Pancreatic cancer is considered to be one of the most deadly forms of cancer to be diagnosed with, as symptoms of pancreatic cancer typically do not present themselves until the cancer is already in a late stage and has spread to other parts of the body by the time it is diagnosed. In 25% of pancreatic cancer cases, it has not yet spread, but remains inoperable. As an inoperable cancer, it cannot be treated but can be controlled with cancer treatment such as chemotherapy or radiation.

While the mortality rates of pancreatic cancer have certainly decreased over the years, it’s still considered to be a predominantly incurable cancer, with as many as 70% of pancreatic cancer cases still leading to death.
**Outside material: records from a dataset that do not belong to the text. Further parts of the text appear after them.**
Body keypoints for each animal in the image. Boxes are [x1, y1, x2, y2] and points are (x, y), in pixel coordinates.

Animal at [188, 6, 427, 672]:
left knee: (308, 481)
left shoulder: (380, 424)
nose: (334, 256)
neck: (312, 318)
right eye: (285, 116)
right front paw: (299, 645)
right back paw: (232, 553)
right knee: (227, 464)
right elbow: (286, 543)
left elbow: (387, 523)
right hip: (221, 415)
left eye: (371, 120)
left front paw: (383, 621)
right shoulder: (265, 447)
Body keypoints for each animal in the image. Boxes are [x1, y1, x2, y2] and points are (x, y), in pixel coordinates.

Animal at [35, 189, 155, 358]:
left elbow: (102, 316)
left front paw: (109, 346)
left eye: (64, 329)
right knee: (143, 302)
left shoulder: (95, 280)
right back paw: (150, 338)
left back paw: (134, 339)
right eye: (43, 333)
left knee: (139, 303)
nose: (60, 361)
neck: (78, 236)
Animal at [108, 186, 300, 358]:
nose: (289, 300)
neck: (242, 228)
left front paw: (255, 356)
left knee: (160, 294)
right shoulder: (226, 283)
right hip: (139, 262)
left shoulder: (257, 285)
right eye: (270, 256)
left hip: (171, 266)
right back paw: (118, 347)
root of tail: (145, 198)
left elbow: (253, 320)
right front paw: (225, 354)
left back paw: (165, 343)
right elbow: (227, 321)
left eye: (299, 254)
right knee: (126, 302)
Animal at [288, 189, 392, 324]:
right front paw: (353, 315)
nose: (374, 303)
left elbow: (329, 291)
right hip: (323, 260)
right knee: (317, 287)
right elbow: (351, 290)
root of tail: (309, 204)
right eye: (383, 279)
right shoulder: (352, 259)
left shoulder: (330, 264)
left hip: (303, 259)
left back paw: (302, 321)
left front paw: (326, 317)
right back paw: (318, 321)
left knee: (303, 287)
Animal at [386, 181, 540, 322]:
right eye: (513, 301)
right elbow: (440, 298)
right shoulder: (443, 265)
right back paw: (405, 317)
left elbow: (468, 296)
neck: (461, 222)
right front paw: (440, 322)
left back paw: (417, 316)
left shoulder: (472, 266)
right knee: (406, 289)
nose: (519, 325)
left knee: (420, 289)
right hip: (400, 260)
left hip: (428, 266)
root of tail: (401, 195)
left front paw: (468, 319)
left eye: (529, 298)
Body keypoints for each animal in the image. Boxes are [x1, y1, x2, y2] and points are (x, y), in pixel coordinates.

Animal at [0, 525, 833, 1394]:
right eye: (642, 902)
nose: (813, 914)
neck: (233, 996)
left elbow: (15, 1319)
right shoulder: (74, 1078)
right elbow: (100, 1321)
Given the location of the pancreas, which sits in front of the spine and deep in the abdomen, it can be a very difficult cancer to treat. Once pancreatic cancer has metastasized, symptoms one may experience include severe abdominal pain (that often radiates into the back), skin discolouration (also known as jaundice), fatigue, lack of appetite, and unintended weight loss. Individuals with pancreatic cancer may also develop an onset of other health issues including blood clots, diabetes, and depression.
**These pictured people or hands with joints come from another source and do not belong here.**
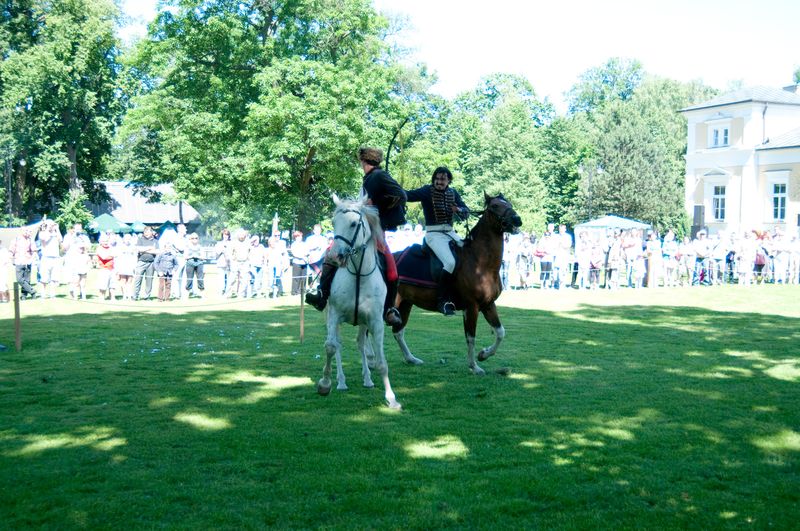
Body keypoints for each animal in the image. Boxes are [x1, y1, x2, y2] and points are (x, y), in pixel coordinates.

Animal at [316, 194, 401, 410]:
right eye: (334, 222)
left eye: (354, 223)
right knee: (337, 344)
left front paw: (391, 398)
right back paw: (341, 382)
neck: (358, 274)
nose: (334, 256)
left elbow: (381, 362)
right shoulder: (334, 315)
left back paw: (368, 379)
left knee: (361, 344)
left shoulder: (376, 322)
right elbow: (330, 347)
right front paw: (325, 383)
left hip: (363, 323)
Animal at [392, 192, 522, 375]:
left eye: (508, 203)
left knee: (398, 331)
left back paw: (411, 359)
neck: (480, 262)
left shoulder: (488, 304)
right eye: (495, 206)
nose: (517, 220)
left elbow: (500, 332)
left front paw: (484, 354)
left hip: (405, 304)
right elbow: (470, 336)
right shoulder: (471, 307)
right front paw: (474, 366)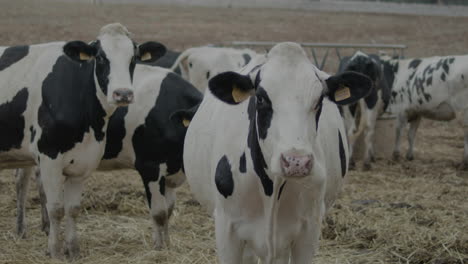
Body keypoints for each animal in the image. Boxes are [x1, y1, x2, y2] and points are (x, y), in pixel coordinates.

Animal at [0, 22, 166, 258]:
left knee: (21, 182)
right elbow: (56, 209)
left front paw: (73, 250)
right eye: (101, 58)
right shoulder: (49, 157)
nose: (123, 94)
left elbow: (73, 209)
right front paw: (55, 252)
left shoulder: (83, 162)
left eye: (133, 58)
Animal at [14, 65, 201, 249]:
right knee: (22, 183)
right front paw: (159, 248)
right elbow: (159, 213)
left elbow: (168, 210)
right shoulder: (150, 166)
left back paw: (45, 226)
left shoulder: (170, 172)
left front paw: (168, 244)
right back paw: (21, 229)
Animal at [183, 42, 372, 262]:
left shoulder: (309, 228)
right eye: (261, 98)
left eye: (319, 102)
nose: (296, 162)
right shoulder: (226, 226)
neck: (271, 187)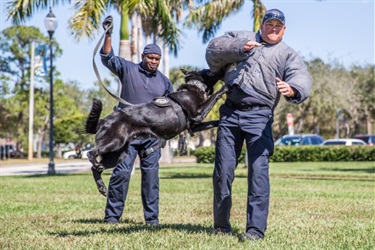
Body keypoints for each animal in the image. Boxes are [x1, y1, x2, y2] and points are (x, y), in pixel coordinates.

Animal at [86, 69, 226, 196]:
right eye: (209, 71)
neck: (194, 87)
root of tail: (103, 120)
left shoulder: (196, 125)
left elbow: (214, 121)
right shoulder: (198, 113)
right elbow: (215, 95)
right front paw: (225, 87)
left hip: (118, 156)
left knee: (95, 169)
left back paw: (102, 187)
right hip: (114, 142)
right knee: (90, 153)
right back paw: (95, 164)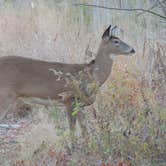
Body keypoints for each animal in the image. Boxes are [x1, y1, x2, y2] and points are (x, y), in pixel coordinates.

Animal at [0, 24, 135, 147]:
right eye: (116, 41)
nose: (133, 49)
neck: (91, 74)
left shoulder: (80, 104)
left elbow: (84, 130)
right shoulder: (70, 100)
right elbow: (72, 129)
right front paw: (73, 149)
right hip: (5, 95)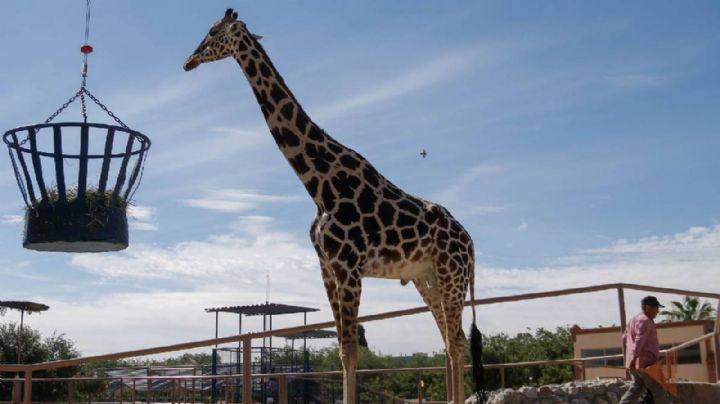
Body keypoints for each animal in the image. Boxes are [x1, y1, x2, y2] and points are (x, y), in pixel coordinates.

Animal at [184, 9, 485, 403]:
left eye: (212, 32)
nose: (188, 61)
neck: (319, 185)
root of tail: (470, 242)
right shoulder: (327, 268)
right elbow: (344, 349)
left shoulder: (348, 268)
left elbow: (352, 350)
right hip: (427, 277)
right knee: (450, 339)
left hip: (452, 274)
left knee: (457, 339)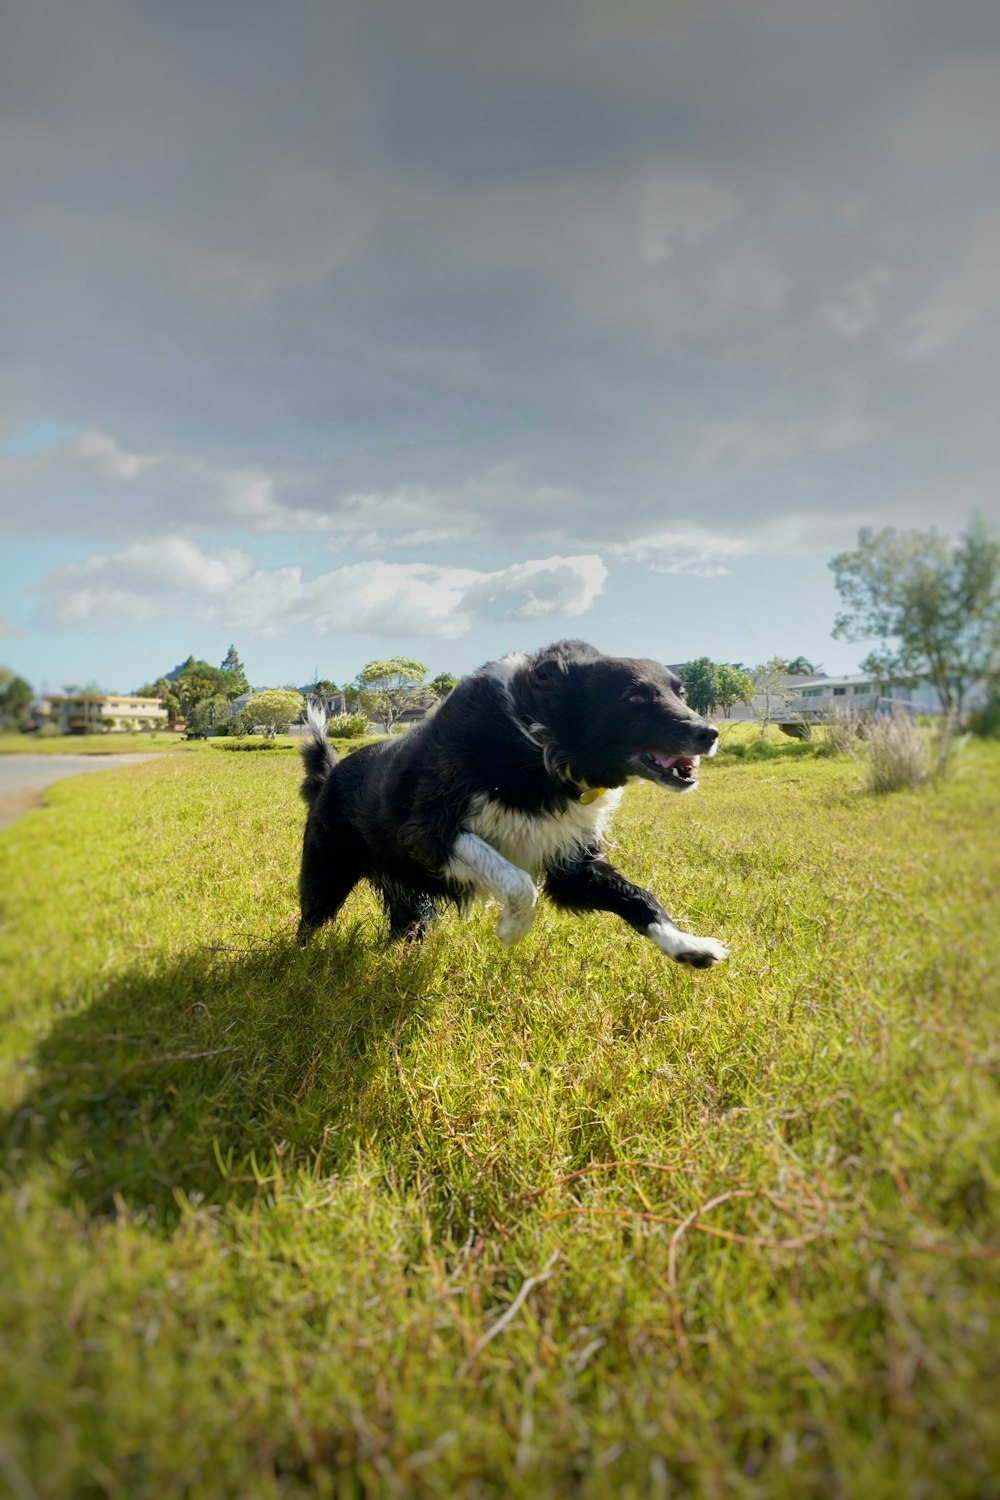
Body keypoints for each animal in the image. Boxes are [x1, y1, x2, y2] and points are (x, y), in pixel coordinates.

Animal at [296, 636, 728, 966]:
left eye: (681, 693)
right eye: (635, 696)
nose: (709, 733)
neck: (538, 742)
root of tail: (329, 774)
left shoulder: (571, 862)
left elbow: (637, 896)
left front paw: (689, 946)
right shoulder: (428, 832)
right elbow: (519, 882)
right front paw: (511, 930)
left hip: (409, 891)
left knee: (408, 924)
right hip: (328, 870)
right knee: (310, 920)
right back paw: (299, 965)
To accurately diagnose pancreatic cancer, Dr. Ali Ghahary will send patients for a series of tests – including blood tests and medical imaging tests such as a CT scan, MRI or ultrasound. If certain proteins are elevated in your blood, this may be an indicator of pancreatic cancer. You may also be required to have a biopsy so that cells and tissues can be tested. If pancreatic cancer is confirmed, Dr. Ali Ghahary will refer patients to a specialist known as an oncologist. Oncologists are responsible for continuing the care of cancer patients as well as coming up with treatment plans.
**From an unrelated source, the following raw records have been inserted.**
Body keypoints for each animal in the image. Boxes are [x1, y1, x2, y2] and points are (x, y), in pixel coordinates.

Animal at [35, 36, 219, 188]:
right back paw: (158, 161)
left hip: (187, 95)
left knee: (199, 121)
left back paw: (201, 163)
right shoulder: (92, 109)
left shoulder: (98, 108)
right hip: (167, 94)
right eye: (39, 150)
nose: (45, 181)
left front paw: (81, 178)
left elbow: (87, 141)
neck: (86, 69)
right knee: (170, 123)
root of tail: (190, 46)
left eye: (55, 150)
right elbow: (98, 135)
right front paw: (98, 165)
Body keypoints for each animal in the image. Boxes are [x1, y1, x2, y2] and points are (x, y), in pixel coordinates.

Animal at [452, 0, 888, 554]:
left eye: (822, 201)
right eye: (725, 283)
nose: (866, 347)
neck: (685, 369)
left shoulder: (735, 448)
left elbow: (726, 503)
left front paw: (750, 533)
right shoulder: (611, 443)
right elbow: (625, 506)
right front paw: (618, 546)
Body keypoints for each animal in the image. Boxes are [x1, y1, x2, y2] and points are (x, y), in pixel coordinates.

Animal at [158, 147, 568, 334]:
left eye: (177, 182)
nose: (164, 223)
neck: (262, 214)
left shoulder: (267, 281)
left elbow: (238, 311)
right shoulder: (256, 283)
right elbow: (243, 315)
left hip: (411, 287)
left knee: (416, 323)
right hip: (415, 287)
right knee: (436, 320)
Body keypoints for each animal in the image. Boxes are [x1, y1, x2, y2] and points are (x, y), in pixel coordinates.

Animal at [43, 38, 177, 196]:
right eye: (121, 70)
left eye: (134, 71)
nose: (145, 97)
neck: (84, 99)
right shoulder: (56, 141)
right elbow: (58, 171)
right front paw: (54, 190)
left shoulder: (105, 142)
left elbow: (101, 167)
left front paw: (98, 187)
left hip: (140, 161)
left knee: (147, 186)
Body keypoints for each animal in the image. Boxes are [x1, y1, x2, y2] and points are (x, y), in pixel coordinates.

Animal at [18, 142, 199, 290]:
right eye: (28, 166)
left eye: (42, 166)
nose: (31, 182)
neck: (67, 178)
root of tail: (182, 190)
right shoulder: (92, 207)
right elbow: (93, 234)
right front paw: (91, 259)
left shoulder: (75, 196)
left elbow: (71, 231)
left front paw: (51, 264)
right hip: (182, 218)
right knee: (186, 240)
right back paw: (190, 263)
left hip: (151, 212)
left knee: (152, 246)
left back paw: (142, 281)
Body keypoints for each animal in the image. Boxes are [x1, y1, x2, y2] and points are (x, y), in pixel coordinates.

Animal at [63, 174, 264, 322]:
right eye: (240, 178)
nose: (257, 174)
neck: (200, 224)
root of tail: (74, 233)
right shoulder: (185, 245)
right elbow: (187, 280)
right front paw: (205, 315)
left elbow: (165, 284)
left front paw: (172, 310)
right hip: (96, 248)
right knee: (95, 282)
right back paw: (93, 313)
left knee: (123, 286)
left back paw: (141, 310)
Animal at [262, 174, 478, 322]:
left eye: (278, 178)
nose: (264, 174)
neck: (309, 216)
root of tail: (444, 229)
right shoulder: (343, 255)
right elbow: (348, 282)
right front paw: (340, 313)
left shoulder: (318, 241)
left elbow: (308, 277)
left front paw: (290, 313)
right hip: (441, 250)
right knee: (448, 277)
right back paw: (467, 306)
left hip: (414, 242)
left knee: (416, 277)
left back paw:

In order to avoid pancreatic cancer, there are certain measures you can take. If you are a smoker, you should be aware that this is one of the leading causes of pancreatic cancer. By quitting smoking you not only reduce the risk of developing pancreatic cancer, but also improve your overall health. Dr. Ali Ghahary shares tips on how to quit smoking as well as how to break other bad habits here. While cancer can affect anyone, individuals who are obese have a higher risk of being diagnosed with pancreatic cancer, so it is important that you maintain a healthy weight. If you are struggling with your weight and/or looking to improve your diet, you can always talk to Dr. Ali Ghahary for advice. He practices at Brentwood Medical Clinic in Burnaby, and is available to see patients on a walk-in basis. You can find his full walk-in schedule and clinic hours here. Lastly, avoid alcohol. Excessive alcohol can lead to cirrhosis, which is a degenerative disease of the liver, and can also lead to pancreatic cancer.